Prosegui il testo sui risultati 2025 di Terna, riprendendo subito dopo la sua ultima frase.

TESTO IN ESAME:
═══
Terna ha presentato i risultati dell'esercizio 2025 caratterizzati da una solida performance economica. Il gruppo ha generato ricavi complessivi per 4.033 milioni di euro, in crescita del 9,6% rispetto al 2024. Una componente sempre più rilevante proviene dalle attività non regolate, che hanno contribuito con oltre 750 milioni di euro ai ricavi totali, testimoniando la diversificazione della base di guadagni dell'azienda.
L'Ebitda, indicatore della redditività operativa, ha raggiunto 2.750,8 milioni di euro, con un incremento del 7,2% anno su anno. L'utile netto consolidato si è attestato a 1.111,5 milioni di euro, in aumento del 4,7% rispetto alle poste dello scorso esercizio. Questi numeri sono stati ufficializzati dopo che il consiglio di amministrazione ha approvato i bilanci della società.
A spiccare nel 2025 è stato l'impegno straordinario sugli investimenti infrastrutturali: Terna ha destinato 3.514,9 milioni di euro allo sviluppo della rete elettrica nazionale, con una crescita impressionante del 30,6% che rappresenta un massimo storico per il gruppo. Questa scelta strategica riflette l'urgenza di modernizzare e potenziare le infrastrutture elettriche italiane in un contesto di transizione energetica e crescente domanda di capacità trasmissiva.
═══
Voci della raccolta:
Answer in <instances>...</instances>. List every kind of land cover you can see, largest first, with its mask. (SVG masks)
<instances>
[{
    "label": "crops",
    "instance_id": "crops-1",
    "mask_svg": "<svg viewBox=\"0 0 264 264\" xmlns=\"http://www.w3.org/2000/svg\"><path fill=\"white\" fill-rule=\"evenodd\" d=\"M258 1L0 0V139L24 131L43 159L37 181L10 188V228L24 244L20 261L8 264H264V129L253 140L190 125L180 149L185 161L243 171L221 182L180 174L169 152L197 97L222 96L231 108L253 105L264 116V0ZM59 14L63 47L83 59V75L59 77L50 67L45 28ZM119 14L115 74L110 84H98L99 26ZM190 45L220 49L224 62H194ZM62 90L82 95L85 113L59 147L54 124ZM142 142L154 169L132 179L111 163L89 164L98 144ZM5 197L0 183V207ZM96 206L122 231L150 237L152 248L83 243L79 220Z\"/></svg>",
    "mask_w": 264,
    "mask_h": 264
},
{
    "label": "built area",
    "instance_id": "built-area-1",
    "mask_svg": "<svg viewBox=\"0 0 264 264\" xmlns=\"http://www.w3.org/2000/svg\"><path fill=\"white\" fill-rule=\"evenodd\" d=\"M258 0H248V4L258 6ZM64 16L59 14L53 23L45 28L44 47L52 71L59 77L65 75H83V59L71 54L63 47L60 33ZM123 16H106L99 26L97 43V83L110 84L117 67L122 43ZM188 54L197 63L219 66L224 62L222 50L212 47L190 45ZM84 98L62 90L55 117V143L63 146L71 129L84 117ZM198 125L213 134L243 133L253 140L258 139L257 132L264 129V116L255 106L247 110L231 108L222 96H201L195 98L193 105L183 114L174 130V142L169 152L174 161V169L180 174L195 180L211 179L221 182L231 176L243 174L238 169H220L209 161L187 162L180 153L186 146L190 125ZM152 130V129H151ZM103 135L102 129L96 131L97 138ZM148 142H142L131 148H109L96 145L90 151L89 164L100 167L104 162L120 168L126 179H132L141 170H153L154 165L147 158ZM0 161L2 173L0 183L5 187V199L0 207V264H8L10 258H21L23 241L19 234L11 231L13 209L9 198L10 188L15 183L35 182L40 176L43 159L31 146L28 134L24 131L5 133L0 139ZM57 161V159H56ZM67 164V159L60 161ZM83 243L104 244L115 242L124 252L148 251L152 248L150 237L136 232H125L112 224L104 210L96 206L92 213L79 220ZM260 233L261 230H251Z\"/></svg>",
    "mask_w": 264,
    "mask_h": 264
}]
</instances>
═══
RISULTATO:
L'espansione degli investimenti ha avuto naturalmente riflessi sulla struttura finanziaria del gruppo: l'indebitamento netto è salito a 13.000,2 milioni di euro dai 11.160,4 milioni registrati a fine 2024. Una dinamica attesa e coerente con il piano di potenziamento infrastrutturale della società.
Sul fronte della remunerazione degli azionisti, Terna ha confermato la propria politica di distribuzione dei dividendi. È stato deliberato un dividendo ordinario pari a 39,62 centesimi per azione relativo all'esercizio 2025, mantenendo così la continuità con le linee guida finora adottate dalla dirigenza.